CHRISTOPHER A. SIMON is a professor of political science at University of Utah. He conducts research in alternative energy policy, land-use policy, public administration, and military sociology. He is coauthor (with David Bernell) of The Energy Security Dilemma: US Policy and Practice, coauthor (with Brent Steel and Nicholas Lovrich) of State and Local Government: Sustainability in the 21st Century, and sole author of Alternative Energy: Political, Economic, and Social Feasibility and the third edition of Public Policy: Preferences and Outcomes. His articles have appeared in American Politics Research, Armed Forces and Society, Comparative Technology Transfer and Society, Energy Research and Social Science, Land Use Policy Journal, Policy Studies Journal, Public Administration Review, and Social Science Quarterly.
BRENT S. STEEL is a professor and director of the Public Policy Graduate Program in the School of Public Policy at Oregon State University. He teaches courses in comparative public policy, politics, and administration. Steel is coeditor of New Strategies for Wicked Problems: Science and Solutions in the 21st Century and editor of Science and Politics: An A-to-Z Guide to Issues and Controversies.
ERIC TOMAN is an associate professor in the School of Environment and Natural Resources at the Ohio State University. His research examines environmental management decisions in the context of environmental and social change. Born and raised in the Intermountain West, Eric earned his doctoral and master’s degrees in forest resources from Oregon State University and his bachelor’s degree in environmental studies from Utah State University.
KIM G. TROTTER is the US program director of the Yellowstone to Yukon Conservation Initiative (Y2Y). Before joining Y2Y, she served as executive director at the Community Foundation of Teton Valley, and was previously the director of Trout Unlimited’s Idaho Water Project. She received a master of environmental management from Duke University’s Nicholas School of the Environment.
REBECCA L. WARNER is a professor of sociology in the School of Public Policy at Oregon State University, where she teaches courses in research methods. She is the principal investigator of Oregon State Advance, a five-year program funded by the National Science Foundation to broaden the implementation of evidence-based systemic change strategies that promote equity for science, technology, engineering, and mathematics faculty in academic workplaces and the academic profession. Professor Warner has published on environmental policy, science policy, and renewable energy policy in journals such as the Journal of Rural Community and Development, Environmental Management, Science, Technology, and Human Values, and Comparative Technology Transfer and Society.

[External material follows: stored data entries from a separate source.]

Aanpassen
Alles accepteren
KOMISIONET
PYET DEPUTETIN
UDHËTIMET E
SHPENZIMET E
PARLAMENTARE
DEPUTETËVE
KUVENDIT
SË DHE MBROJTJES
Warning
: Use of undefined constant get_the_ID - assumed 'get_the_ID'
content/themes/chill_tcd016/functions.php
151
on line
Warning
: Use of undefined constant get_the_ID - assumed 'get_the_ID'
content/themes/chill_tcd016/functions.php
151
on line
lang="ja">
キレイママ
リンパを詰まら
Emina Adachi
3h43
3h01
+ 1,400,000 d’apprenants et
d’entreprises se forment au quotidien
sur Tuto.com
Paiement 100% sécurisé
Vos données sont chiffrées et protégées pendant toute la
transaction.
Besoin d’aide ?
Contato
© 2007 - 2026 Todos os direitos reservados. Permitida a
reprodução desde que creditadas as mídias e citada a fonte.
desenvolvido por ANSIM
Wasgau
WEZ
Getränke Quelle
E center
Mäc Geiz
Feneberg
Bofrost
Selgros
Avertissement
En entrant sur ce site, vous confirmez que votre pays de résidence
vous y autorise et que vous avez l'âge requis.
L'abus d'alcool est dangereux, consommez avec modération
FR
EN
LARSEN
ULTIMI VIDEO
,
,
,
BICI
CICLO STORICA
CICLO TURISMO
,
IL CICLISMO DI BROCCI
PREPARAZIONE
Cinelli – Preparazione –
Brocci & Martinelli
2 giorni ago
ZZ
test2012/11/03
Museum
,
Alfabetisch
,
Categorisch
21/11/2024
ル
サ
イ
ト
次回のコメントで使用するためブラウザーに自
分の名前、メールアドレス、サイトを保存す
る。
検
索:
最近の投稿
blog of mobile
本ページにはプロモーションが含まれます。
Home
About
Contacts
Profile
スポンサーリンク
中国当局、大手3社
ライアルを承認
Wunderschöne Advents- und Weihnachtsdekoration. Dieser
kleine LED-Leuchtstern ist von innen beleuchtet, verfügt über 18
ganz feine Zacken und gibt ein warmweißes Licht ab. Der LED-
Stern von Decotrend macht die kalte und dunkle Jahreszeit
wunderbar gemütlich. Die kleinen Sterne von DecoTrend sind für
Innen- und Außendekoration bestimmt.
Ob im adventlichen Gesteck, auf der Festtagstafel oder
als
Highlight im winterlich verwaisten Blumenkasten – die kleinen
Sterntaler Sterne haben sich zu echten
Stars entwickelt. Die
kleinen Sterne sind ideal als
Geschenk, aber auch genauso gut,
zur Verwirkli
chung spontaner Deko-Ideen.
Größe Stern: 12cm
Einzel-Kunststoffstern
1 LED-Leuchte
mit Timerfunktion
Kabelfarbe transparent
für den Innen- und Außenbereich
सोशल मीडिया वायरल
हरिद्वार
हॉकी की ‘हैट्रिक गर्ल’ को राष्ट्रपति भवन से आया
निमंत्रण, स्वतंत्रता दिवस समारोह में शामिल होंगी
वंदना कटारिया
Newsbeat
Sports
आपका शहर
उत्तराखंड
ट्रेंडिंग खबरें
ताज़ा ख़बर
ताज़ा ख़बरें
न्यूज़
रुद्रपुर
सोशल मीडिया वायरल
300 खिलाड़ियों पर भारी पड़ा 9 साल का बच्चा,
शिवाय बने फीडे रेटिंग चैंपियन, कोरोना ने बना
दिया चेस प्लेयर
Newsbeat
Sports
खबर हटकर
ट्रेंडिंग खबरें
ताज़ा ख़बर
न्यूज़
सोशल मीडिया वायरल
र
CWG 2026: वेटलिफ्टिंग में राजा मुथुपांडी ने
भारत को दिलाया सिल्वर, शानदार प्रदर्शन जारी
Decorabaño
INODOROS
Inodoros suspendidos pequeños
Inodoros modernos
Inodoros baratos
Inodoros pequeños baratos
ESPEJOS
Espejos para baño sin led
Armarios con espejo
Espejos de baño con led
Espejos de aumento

ERIKA ALLEN WOLTERS is an assistant professor in the School of Public Policy at Oregon State University. She is the former director of Oregon State University’s Policy Analysis Laboratory. Her research and teaching interests include science and policy, environmental politics and policy, and the politics of climate change. She is coauthor of When Ideology Trumps Science: Why We Question the Experts on Everything from Climate Change to Vaccinations.
HILARY C. YOUNG is the Alberta program manager for the Yellowstone to Yukon Conservation Initiative. The connectivity of habitats at different scales was a key component of her PhD work, which focused on how animals in Alberta’s Kananaskis Country move in and around forest cut blocks.